I dont know anything about driftwood but I got a nice piece in the 90 gallon tank I bought last weekend. When I bought the tank it had about an 1" of gravel w/ water just covering the top of gravel and 2 large TX holey rocks.

Im thinking of using the driftwood in my peacock tank. Im assuming since it was in the tank its safe to use?? But im concerned about the white stuff...its a little powdery. Im not sure if its mold or just evaporated water residue. It has a very strong wood smell to it. And the one tip is very black and still damp. How would I know if its safe to use in my tank??


----------



## brinkles (Jan 30, 2011)

I have a similar piece that stained the water yellow for a few years! It was in a planted tank, no biggie. It's in a cichlid tank now, and the synos are very interested in it. It's covered in java fern, which the cichlids aren't interested in. I got the java to take by rubber banding pieces to the wood.

I believe you can boil it to remove some of the tannin, but it still might soften your water.


----------



## ridley25 (Jan 5, 2008)

Although I've never had a piece that big, (and that's a really nice piece!) I've always had driftwood in my tanks with no effect on my pH.

If you had an empty tank or a large rubbermaid tub you could soak it for some time and measure your pH to see if it slowly drops - this might show you some movement on the white stuff too.

I know not a thing about mould so I won't venture further than that - but I imagine a light bleach bath and a cleaning soak afterwards would deal with most potential issues.

kevin


----------



## smitty (May 7, 2004)

If you are concerned give it a good cleaning with a little bleach then rinse it very good. But I do not see you having any problems.


----------



## Bombay (Mar 5, 2004)

Check out the ARTICLES section for a new great article on driftwood.
If it has been in a tank for a while, we can assume that some of the tannins have been leached out (but assuredly, not all of them). Your pieces looks too large to boil (to remove more tannins). Nonetheless, you have a nice piece of driftwood there. It looks to be of the dense and self-sinking type. Why not utilize it! I would scrub it down slightly, but probably no need to use bleach. The white stuff is most likely mold. Gently scrub it away the first couple of times i comes back (while in the tank) and either the fish will end up removing it or it will eventually just go away.


----------



## 60gallon (Dec 14, 2010)

Thanks guys.

I took it by the self serve car wash last night and pressure washed it and the white stuff easily came off. I brought it home and baked it in the over for about an hour, then put it in a large rubbermaid to let it soak for a few days. I checked the water this morning and its crystal clear. Im assuming my PH wont drop since my waters KH is 268.5ppm or 15Ã‚Â° but I'll leave it in there for a few more days to see if it does drop.

The piece of wood came with the 90 gallon tank that I bought last weekend.
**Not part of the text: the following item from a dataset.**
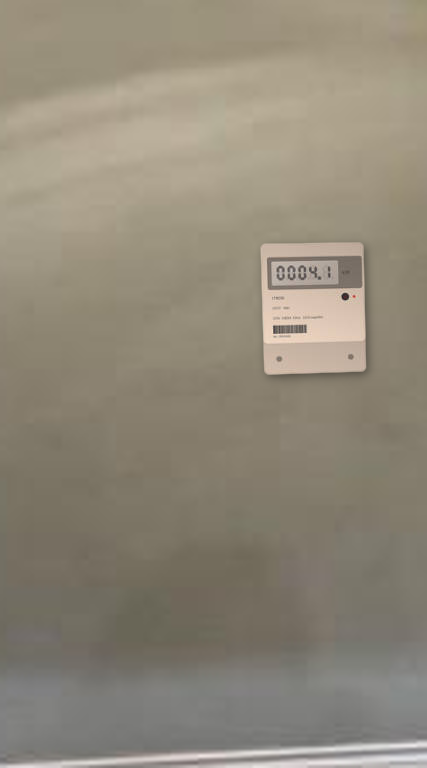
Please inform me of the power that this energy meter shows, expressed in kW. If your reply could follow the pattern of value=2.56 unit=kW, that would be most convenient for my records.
value=4.1 unit=kW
It was in the tank for about 3yrs. The tank also had 2 big pieces of TX holey rock with several 2-3" holes in them. :drooling: Those are going in my Moms 55 though.


----------



## brinkles (Jan 30, 2011)

If you can score some, I suggest trying to start some java fern on it - not only will it add a little color, lately, my mbuna have been spending time picking through it looking for who knows what. It's probably full of little critters for them to eat between feedings. They also sometimes pick at the algae that grows on the top side.

My piece used to be in a 29, and was big enough to just stick out of the water if it got low. White mold would grow on the part exposed to air, and never caused a problem.


----------